The adaptation of the 1974 version did not set the mood as well
While I am not the best at solving mysteries in a film like “Murder on the Orient Express”, the plot felt empty and confusing, much like when I went to see “The Snowman” about a month ago.
All I can really say about “Murder on the Orient Express” is that the characters are hilarious in each of their own personal traits. They help keep you wanting to watch even though the rest of the film feels dry and bores you after the first half hour.
Johnny Depp makes an appearance as an art dealer, Samuel Ratchett, but the character is almost instantly murdered in his bunk. In my own opinion, Depp has disappointed me lately which pains me to say as someone who is a fan of his. Even though I enjoy most of all the “Pirates of the Caribbean” movies, he is not too innovative outside his acting style in the character of Captain Jack Sparrow which doesn’t help add to the success for “Murder on the Orient Express” any.
After the art dealer is killed off, Detective Hercule Poirot (Kenneth Branagh) investigates the riders on the train about not only Ratchett’s murder but the Armstrong baby as well. The connection between both came across as unclear then, too. I stumbled across the older version (1974) at the MSU campus library and watched that a couple times to get a better understanding of this newest release.
In contrast, the film done in 1974 set the mood much better than the latest “Murder on the Orient Express”. The earlier one panned across family photos and newspaper clippings about the Armstrong baby which evoked more of the importance of the mystery surrounding the story. But in the 2017 release, the plot meanders and sometimes even the lively characters seem stoic like they are ghosts themselves.
Mary Debenham is the only one who brings the characters out of their shells more. There is one cool shot where the director pans from the ground up and then pans down again to focus on Detective Poirot and Debenham during his interrogation of her. Her behaviors and nonverbal cues do lead him closer to the answers he seeks.

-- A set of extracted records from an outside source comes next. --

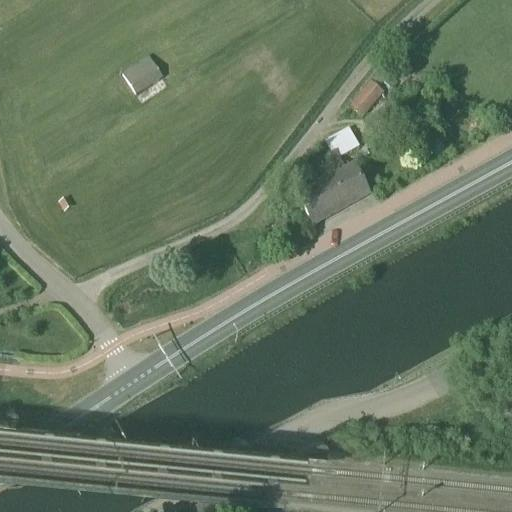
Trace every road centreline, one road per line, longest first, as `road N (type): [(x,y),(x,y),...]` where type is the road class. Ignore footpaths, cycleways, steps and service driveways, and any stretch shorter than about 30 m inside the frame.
road 1 (track): [(433,0),(340,94),(263,198),(218,230),(73,292)]
road 2 (secondary): [(135,381),(511,166)]
road 3 (unclassified): [(155,511),(314,424),(448,385),(511,349)]
road 4 (unclassified): [(0,222),(73,292),(135,381)]
road 5 (secondary): [(0,466),(135,381)]
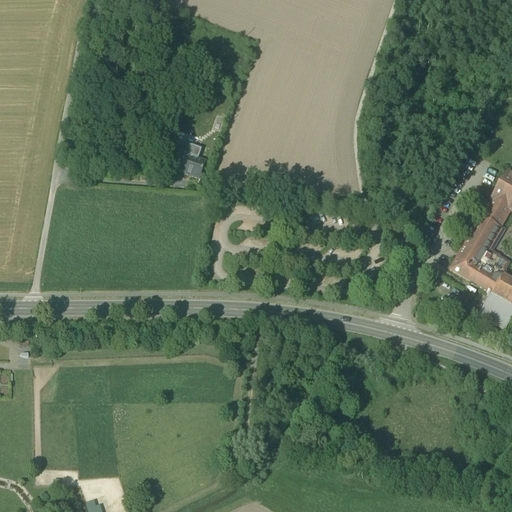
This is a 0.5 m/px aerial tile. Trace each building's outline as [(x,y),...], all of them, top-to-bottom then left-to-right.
[(187,92),(193,93),(196,85),(181,80),(179,88),(188,91),(187,92)] [(174,165),(180,168),(185,156),(198,161),(201,150),(180,143),(172,165),(174,166),(174,165)] [(206,163),(198,161),(185,156),(180,168),(178,173),(200,181),(206,163)] [(450,272),(491,296),(492,297),(504,278),(504,277),(503,272),(505,272),(509,265),(498,259),(499,258),(492,254),(491,250),(501,232),(498,230),(499,228),(502,227),(508,217),(507,214),(508,212),(511,214),(511,176),(507,174),(500,186),(497,187),(498,190),(491,202),(492,203),(482,220),(480,219),(450,272)] [(511,283),(504,278),(492,297),(511,308),(511,283)] [(504,333),(511,319),(511,308),(492,297),(491,296),(478,318),(504,333)] [(94,502),(86,505),(88,511),(101,511),(100,507),(96,508),(94,502)]
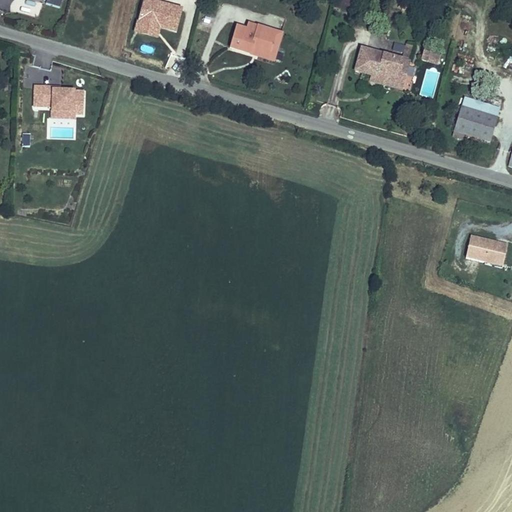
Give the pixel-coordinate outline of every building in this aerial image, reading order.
[(46,4),(60,9),(62,0),(44,0),(46,1),(46,4)] [(236,25),(229,49),(252,56),(255,44),(273,50),(278,32),(256,25),(255,31),(247,29),(236,25)] [(255,44),(252,56),(276,64),(284,33),(278,32),(273,50),(255,44)] [(403,54),(410,56),(413,46),(406,44),(403,54)] [(397,85),(405,59),(361,48),(354,72),(371,77),(397,85)] [(423,52),(420,62),(428,64),(431,54),(423,52)] [(441,57),(431,54),(428,64),(438,67),(441,57)] [(403,93),(412,61),(405,59),(397,85),(371,77),(369,83),(403,93)] [(61,87),(33,86),(32,110),(49,111),(49,120),(75,121),(76,116),(84,116),(85,91),(75,91),(75,90),(61,90),(61,87)] [(452,134),(491,144),(501,109),(463,97),(452,134)] [(22,133),(21,147),(30,147),(31,134),(22,133)] [(509,245),(470,236),(465,260),(503,269),(509,245)]
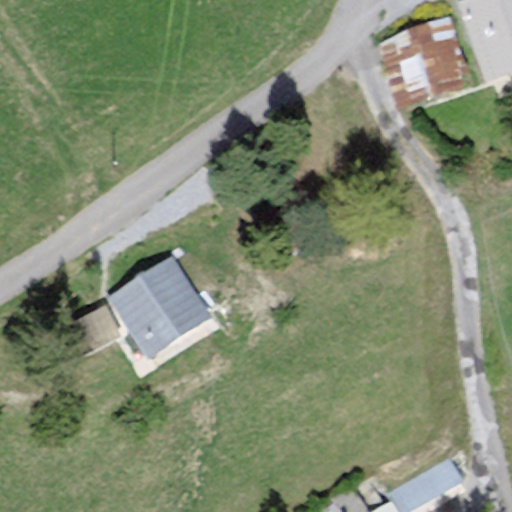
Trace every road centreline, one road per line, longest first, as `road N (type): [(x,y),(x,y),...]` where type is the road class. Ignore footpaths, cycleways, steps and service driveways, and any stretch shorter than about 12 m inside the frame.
road 1 (track): [(356,38),(370,51),(397,126),(468,242),(475,362),(510,511)]
road 2 (unclassified): [(366,0),(356,38),(326,72),(0,298)]
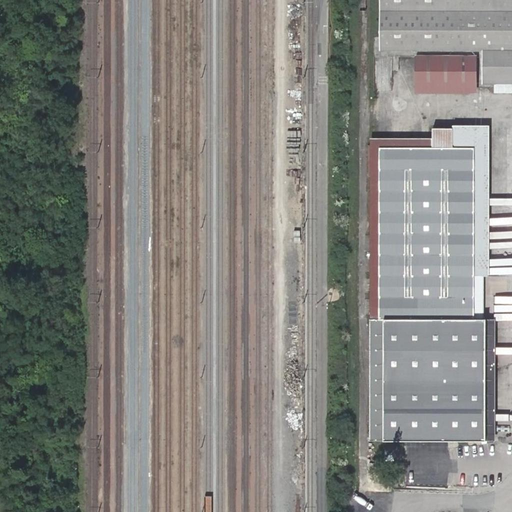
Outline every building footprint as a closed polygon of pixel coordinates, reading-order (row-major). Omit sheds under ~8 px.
[(511,0),(382,0),(382,48),(485,49),(485,81),(498,81),(511,80),(511,0)] [(479,55),(418,55),(418,84),(479,85),(479,55)] [(511,80),(498,81),(498,89),(511,88),(511,80)] [(371,440),(488,440),(488,318),(476,318),(476,274),(476,224),(476,146),(455,146),(455,128),(434,128),(434,143),(434,147),(381,147),(381,244),(381,319),(371,319),(371,440)] [(476,274),(488,274),(488,204),(488,128),(455,128),(455,146),(476,146),(476,224),(476,274)] [(288,142),(287,193),(300,193),(301,143),(288,142)] [(377,318),(371,319),(381,319),(381,244),(381,147),(434,147),(434,143),(377,143),(376,234),(377,318)]
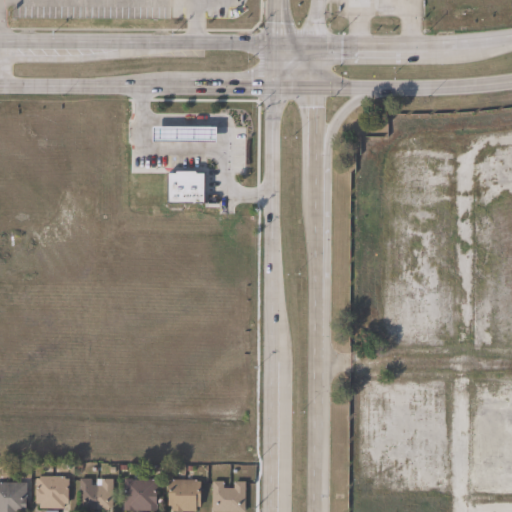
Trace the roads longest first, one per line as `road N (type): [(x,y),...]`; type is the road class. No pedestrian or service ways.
road 1 (secondary): [(511,38),(408,48),(0,40)]
road 2 (secondary): [(0,84),(511,82)]
road 3 (tertiary): [(278,44),(271,511)]
road 4 (tertiary): [(317,511),(320,46)]
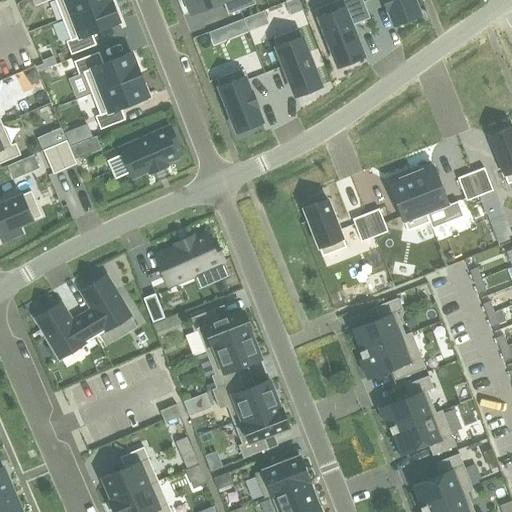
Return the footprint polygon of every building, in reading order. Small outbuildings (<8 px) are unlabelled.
[(54,0),(62,19),(109,0),(54,0)] [(110,0),(109,0),(62,19),(70,39),(66,41),(71,54),(96,44),(91,32),(119,22),(110,0)] [(180,0),(183,7),(188,5),(191,13),(210,6),(217,3),(222,1),(228,14),(255,3),(254,0),(180,0)] [(298,0),(291,0),(286,2),(291,13),(302,9),(298,0)] [(362,0),(337,0),(316,8),(325,32),(324,33),(331,51),(332,51),(338,65),(342,64),(343,65),(359,58),(358,57),(362,55),(356,38),(357,37),(352,27),(351,27),(350,25),(370,18),(362,0)] [(383,0),(387,9),(388,8),(394,23),(399,21),(399,22),(414,16),(414,15),(419,14),(413,0),(383,0)] [(243,19),(232,23),(236,35),(247,30),(243,19)] [(298,28),(273,38),(284,66),(283,66),(287,77),(288,77),(295,95),(300,93),(300,94),(316,88),(316,87),(320,85),(314,70),(315,70),(308,51),(307,52),(298,28)] [(99,51),(74,61),(79,74),(83,73),(91,93),(139,74),(131,52),(103,63),(99,51)] [(241,69),(216,78),(225,102),(224,102),(230,116),(231,116),(237,130),(241,129),(257,123),(256,123),(261,121),(255,106),(256,105),(251,92),(250,92),(241,69)] [(139,74),(91,93),(100,114),(95,116),(100,129),(125,119),(121,107),(148,96),(139,74)] [(2,123),(0,124),(0,163),(21,154),(15,143),(11,145),(2,123)] [(170,126),(119,148),(132,177),(148,170),(149,173),(167,165),(166,163),(178,157),(174,149),(179,147),(170,126)] [(511,126),(489,136),(507,183),(511,181),(511,126)] [(78,141),(73,129),(64,132),(69,145),(78,141)] [(66,140),(55,145),(65,169),(76,164),(66,140)] [(44,150),(43,150),(53,174),(65,169),(55,145),(44,150)] [(33,154),(24,158),(30,171),(39,167),(33,154)] [(433,165),(411,174),(429,222),(432,228),(463,215),(457,200),(448,204),(433,165)] [(484,167),(470,172),(479,195),(493,190),(484,167)] [(470,172),(457,177),(466,200),(479,195),(470,172)] [(411,174),(388,183),(407,230),(429,222),(411,174)] [(31,190),(0,203),(0,235),(2,241),(22,233),(19,225),(41,215),(31,190)] [(327,199),(303,208),(322,256),(346,246),(327,199)] [(379,208),(365,213),(374,236),(387,231),(379,208)] [(365,213),(352,218),(361,241),(374,236),(365,213)] [(176,246),(155,255),(168,284),(223,260),(214,240),(210,242),(206,233),(194,238),(193,236),(175,244),(176,246)] [(477,267),(469,270),(474,281),(481,278),(477,267)] [(105,275),(81,289),(92,308),(81,315),(95,336),(105,330),(106,330),(130,316),(105,275)] [(481,278),(474,281),(478,292),(486,289),(481,278)] [(155,293),(143,298),(152,322),(164,317),(155,293)] [(360,353),(412,332),(405,335),(396,311),(402,309),(398,298),(374,306),(379,317),(350,328),(360,353)] [(490,301),(482,303),(487,315),(494,312),(490,301)] [(60,302),(36,317),(60,358),(84,343),(95,336),(81,315),(71,321),(60,302)] [(214,308),(189,318),(194,331),(197,329),(206,352),(251,334),(242,310),(218,320),(214,308)] [(494,312),(487,315),(491,326),(499,323),(494,312)] [(176,314),(153,324),(158,337),(181,327),(176,314)] [(412,332),(360,353),(369,377),(398,366),(402,377),(425,368),(412,332)] [(251,334),(206,352),(212,367),(208,369),(216,387),(211,389),(212,390),(241,378),(236,367),(261,357),(251,334)] [(503,334),(496,337),(500,348),(508,345),(503,334)] [(508,345),(500,348),(504,360),(511,357),(508,345)] [(381,406),(390,431),(442,410),(435,412),(427,390),(433,387),(428,375),(405,384),(409,395),(381,406)] [(241,378),(212,390),(219,409),(227,406),(233,421),(279,404),(270,380),(245,390),(241,378)] [(175,404),(159,410),(164,422),(180,416),(175,404)] [(279,404),(233,421),(242,443),(238,445),(243,458),(268,448),(264,436),(288,427),(279,404)] [(455,446),(442,410),(390,431),(400,455),(428,444),(432,455),(455,446)] [(117,471),(102,477),(111,499),(109,500),(110,501),(158,480),(143,446),(120,457),(124,468),(117,471)] [(198,463),(193,452),(182,457),(186,468),(198,463)] [(411,484),(420,509),(472,488),(459,453),(435,462),(439,473),(411,484)] [(268,496),(309,480),(299,455),(254,473),(264,498),(268,496)] [(3,466),(0,467),(0,493),(12,488),(3,466)] [(227,473),(213,478),(218,489),(231,484),(227,473)] [(171,511),(158,480),(110,501),(114,511),(171,511)] [(309,480),(268,496),(274,511),(294,511),(318,503),(309,480)] [(12,488),(0,493),(0,511),(14,511),(21,509),(12,488)] [(472,489),(472,488),(420,509),(421,511),(481,511),(474,511),(466,492),(472,489)] [(321,511),(318,503),(294,511),(321,511)]
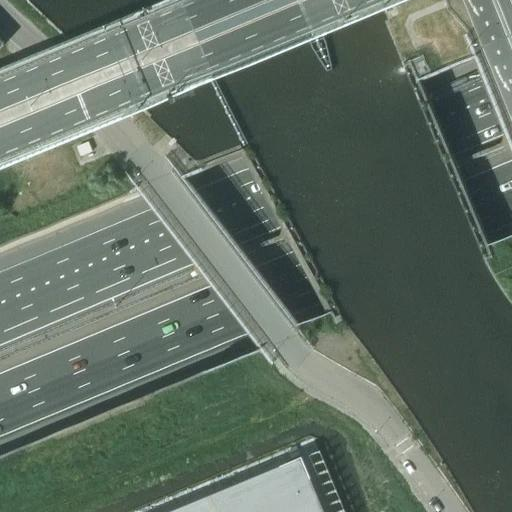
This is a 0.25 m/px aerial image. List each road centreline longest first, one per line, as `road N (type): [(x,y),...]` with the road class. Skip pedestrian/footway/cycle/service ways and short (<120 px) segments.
road 1 (unclassified): [(452,511),(372,406),(298,357),(98,104),(0,10)]
road 2 (motorway): [(511,103),(0,318)]
road 3 (motorway): [(0,405),(511,191)]
road 4 (primary): [(0,151),(364,0)]
road 5 (primary): [(259,0),(0,107)]
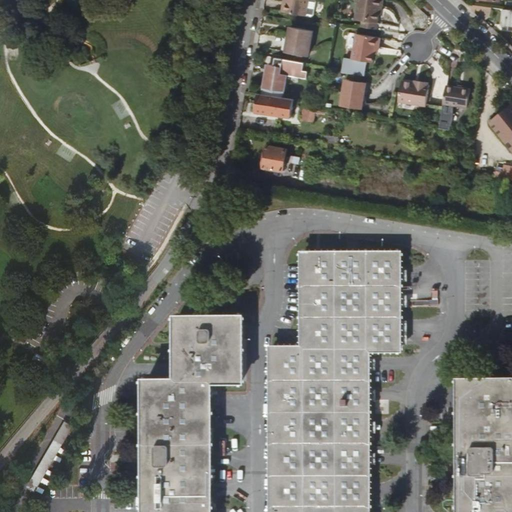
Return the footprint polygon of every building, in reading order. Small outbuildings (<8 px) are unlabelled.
[(306,16),(308,0),(287,0),(288,1),(285,0),(283,11),(306,16)] [(383,7),(383,0),(359,0),(356,19),(363,20),(378,23),(380,13),(381,7),(383,7)] [(491,17),(492,7),(468,4),(467,5),(479,16),(491,17)] [(511,9),(504,9),(502,24),(511,25),(510,28),(511,28),(511,9)] [(377,30),(378,23),(363,20),(362,27),(377,30)] [(309,56),(314,31),(291,26),(290,36),(292,36),(289,52),(309,56)] [(380,38),(358,34),(353,59),(373,62),(374,53),(375,47),(378,48),(380,38)] [(290,36),(287,35),(284,51),(289,52),(292,36),(290,36)] [(303,70),(305,63),(281,58),(280,66),(278,65),(276,72),(271,71),(269,71),(268,78),(265,77),(264,87),(285,91),(287,81),(285,81),(286,75),(306,79),(308,71),(303,70)] [(362,109),(367,82),(346,79),(342,106),(362,109)] [(426,106),(430,85),(429,85),(429,82),(419,80),(418,83),(415,82),(403,80),(399,101),(426,106)] [(469,99),(471,89),(447,85),(443,103),(468,108),(468,105),(469,99)] [(256,113),(292,118),(295,99),(259,93),(256,113)] [(511,103),(490,122),(511,149),(511,103)] [(313,123),(315,112),(325,114),(326,110),(304,106),(302,121),(313,123)] [(301,157),(287,154),(288,149),(269,145),(264,167),(284,171),(286,162),(299,164),(301,157)] [(369,511),(369,349),(400,348),(400,253),(304,253),(305,347),(273,348),(273,511),(369,511)] [(211,511),(212,380),(243,380),(243,316),(178,316),(178,379),(147,379),(147,511),(211,511)] [(511,511),(511,378),(462,378),(462,384),(462,420),(462,496),(462,511),(511,511)] [(36,491),(71,423),(57,415),(22,483),(36,491)]
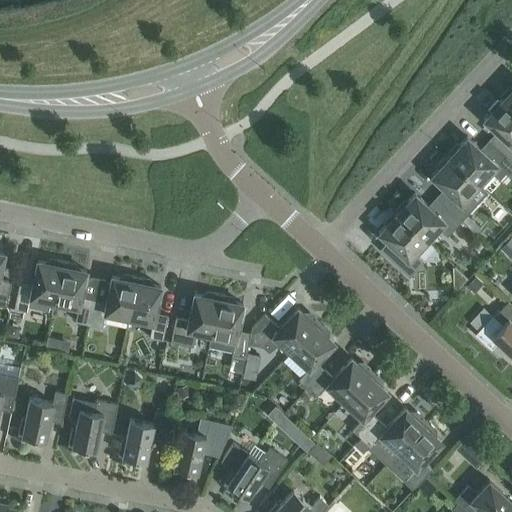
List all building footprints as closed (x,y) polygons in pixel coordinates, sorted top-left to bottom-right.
[(511,86),(501,99),(511,109),(511,86)] [(511,161),(511,109),(501,99),(483,118),(499,134),(491,142),(511,161)] [(511,161),(491,142),(483,151),(466,136),(448,155),(478,183),(490,170),(499,179),(505,172),(509,175),(511,171),(511,161)] [(478,183),(448,155),(430,175),(447,191),(439,199),(461,220),(475,204),(467,196),(478,183)] [(461,220),(439,199),(431,208),(414,192),(396,212),(426,240),(437,227),(446,235),(461,220)] [(414,252),(426,240),(396,212),(377,232),(394,247),(386,256),(408,276),(423,260),(414,252)] [(0,305),(5,306),(11,281),(0,279),(0,267),(3,253),(0,251),(0,305)] [(50,300),(54,301),(62,260),(50,258),(45,261),(37,260),(32,286),(18,283),(13,308),(27,311),(27,307),(47,312),(50,300)] [(74,263),(62,260),(54,301),(78,306),(74,321),(88,324),(93,299),(80,296),(85,270),(78,268),(74,263)] [(104,311),(128,316),(136,276),(125,273),(119,277),(111,275),(106,302),(93,299),(88,324),(101,326),(104,311)] [(149,278),(136,276),(128,316),(152,321),(149,336),(162,339),(167,315),(154,312),(160,286),(152,284),(149,278)] [(197,331),(210,334),(219,293),(207,291),(201,294),(194,293),(188,319),(175,316),(170,341),(191,345),(197,331)] [(245,357),(247,343),(250,332),(237,329),(242,303),(235,301),(231,296),(219,293),(210,334),(234,339),(231,354),(245,357)] [(474,334),(491,349),(495,344),(511,359),(511,304),(507,301),(492,316),(491,315),(474,334)] [(280,342),(290,351),(318,321),(309,312),(302,312),(297,307),(279,327),(264,313),(251,327),(250,332),(247,343),(262,346),(268,351),(280,342)] [(298,379),(307,387),(324,369),(315,361),(333,341),(327,336),(327,329),(318,321),(290,351),(308,368),(298,379)] [(307,387),(316,396),(326,384),(344,401),(372,370),(363,362),(356,362),(351,357),(332,377),(324,369),(307,387)] [(381,378),(372,370),(344,401),(362,417),(351,429),(360,437),(377,418),(369,410),(387,391),(381,385),(381,378)] [(0,404),(11,407),(18,376),(0,372),(0,404)] [(8,435),(44,443),(49,414),(62,417),(67,392),(54,390),(52,401),(29,397),(24,417),(21,417),(17,436),(8,434),(8,435)] [(59,445),(58,446),(94,453),(100,425),(112,428),(117,403),(95,398),(95,401),(72,396),(69,415),(77,417),(74,428),(71,427),(67,446),(59,445)] [(398,450),(426,420),(417,411),(410,412),(404,407),(386,426),(377,418),(360,437),(369,445),(367,448),(385,464),(398,450)] [(109,455),(109,457),(144,464),(150,436),(162,438),(167,414),(155,411),(152,423),(129,418),(125,438),(121,438),(117,457),(109,455)] [(160,466),(160,467),(195,475),(202,447),(220,451),(232,424),(199,416),(196,432),(182,429),(177,449),(173,448),(169,467),(160,466)] [(435,428),(426,420),(398,450),(416,467),(405,478),(414,487),(431,468),(422,460),(441,440),(435,435),(435,428)] [(455,448),(459,451),(468,441),(465,437),(455,448)] [(268,446),(260,460),(233,441),(220,460),(232,468),(222,483),(215,479),(214,480),(244,500),(260,476),(270,483),(287,459),(268,446)] [(457,503),(466,511),(482,511),(483,511),(511,511),(511,501),(488,479),(476,492),(467,484),(453,500),(456,503),(457,503)] [(255,511),(320,511),(328,504),(318,496),(310,505),(293,488),(278,504),(276,502),(265,511),(257,511),(256,510),(255,511)] [(466,511),(457,503),(456,503),(448,511),(466,511)]
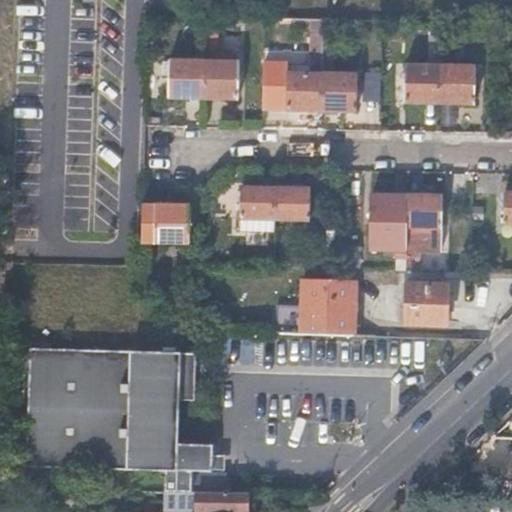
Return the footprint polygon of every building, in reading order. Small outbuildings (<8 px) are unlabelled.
[(166,94),(200,95),(201,75),(201,60),(167,60),(166,94)] [(201,75),(200,95),(236,95),(236,60),(201,60),(201,75)] [(438,99),(438,65),(404,65),(403,99),(438,99)] [(474,65),(438,65),(438,99),(474,100),(474,65)] [(283,107),(319,107),(320,72),(284,72),(283,107)] [(320,72),(319,107),(355,107),(355,73),(320,72)] [(155,203),(156,184),(140,184),(140,203),(155,203)] [(238,215),(272,215),(273,185),(238,185),(238,215)] [(273,185),(272,215),(307,215),(307,185),(273,185)] [(511,219),(511,189),(504,190),(503,220),(511,219)] [(404,224),(405,193),(370,192),(370,224),(371,224),(371,240),(395,241),(394,246),(403,247),(403,239),(404,224)] [(440,193),(405,193),(404,224),(439,224),(440,193)] [(140,203),(140,238),(185,239),(186,203),(155,203),(140,203)] [(503,230),(511,229),(511,219),(503,220),(503,230)] [(403,247),(403,265),(416,265),(417,240),(403,239),(403,247)] [(356,241),(338,241),(338,267),(355,268),(356,241)] [(280,253),(280,266),(313,267),(313,253),(280,253)] [(302,278),(300,331),(355,332),(356,280),(302,278)] [(406,279),(405,321),(446,322),(447,280),(406,279)] [(163,490),(188,491),(188,470),(209,470),(209,443),(174,442),(176,351),(26,347),(24,417),(23,467),(163,470),(163,490)] [(246,490),(197,490),(197,511),(237,511),(251,511),(251,502),(246,502),(246,490)]
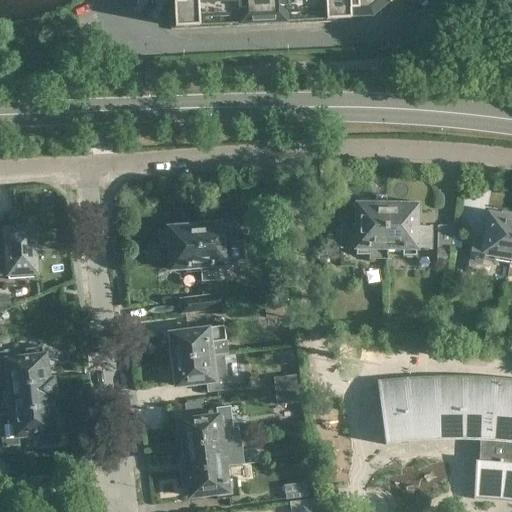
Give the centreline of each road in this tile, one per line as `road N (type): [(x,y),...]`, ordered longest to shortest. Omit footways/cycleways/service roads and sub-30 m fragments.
road 1 (secondary): [(511,119),(342,109),(0,118)]
road 2 (residential): [(95,166),(291,151),(511,162)]
road 3 (residential): [(122,0),(120,16),(133,36),(182,45),(410,35),(461,0)]
road 4 (residential): [(119,483),(95,166)]
road 5 (residential): [(0,502),(119,483)]
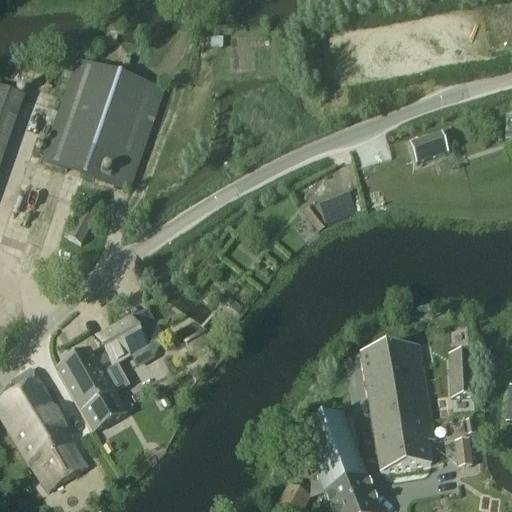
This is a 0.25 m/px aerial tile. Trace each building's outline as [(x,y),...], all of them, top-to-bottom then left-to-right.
[(128,194),(162,93),(77,64),(43,164),(128,194)] [(410,146),(416,165),(447,155),(441,136),(410,146)] [(81,248),(94,224),(84,218),(70,242),(81,248)] [(90,355),(57,374),(65,388),(93,437),(125,418),(114,398),(128,389),(116,367),(130,360),(147,350),(131,322),(96,341),(105,358),(95,364),(90,355)] [(201,333),(183,343),(189,356),(208,346),(201,333)] [(426,442),(433,442),(417,352),(365,360),(381,475),(429,468),(426,442)] [(454,380),(449,380),(450,404),(472,403),(470,359),(453,360),(454,380)] [(56,493),(92,472),(34,374),(13,387),(19,396),(0,407),(0,418),(30,470),(39,465),(56,493)] [(325,498),(367,482),(342,417),(300,433),(319,484),(298,492),(289,487),(275,511),(303,511),(310,500),(324,495),(325,498)] [(468,445),(454,446),(457,464),(470,463),(468,445)] [(377,511),(367,482),(325,498),(329,511),(377,511)]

From there, it feels like the revelation of all the pieces come together too easily for Poirot and it does not take long for the characters to come forward with their own confessions. After that, the rest of “Murder on the Orient Express” drags and you look forward to the ending to the point where you think about just walking out.
This is a case I haven’t read the book which I was also ignorant of its existence, but I want to know for the sake of understanding and appreciating the classic more. It’ll likely be one of the reads I tackle over winter break.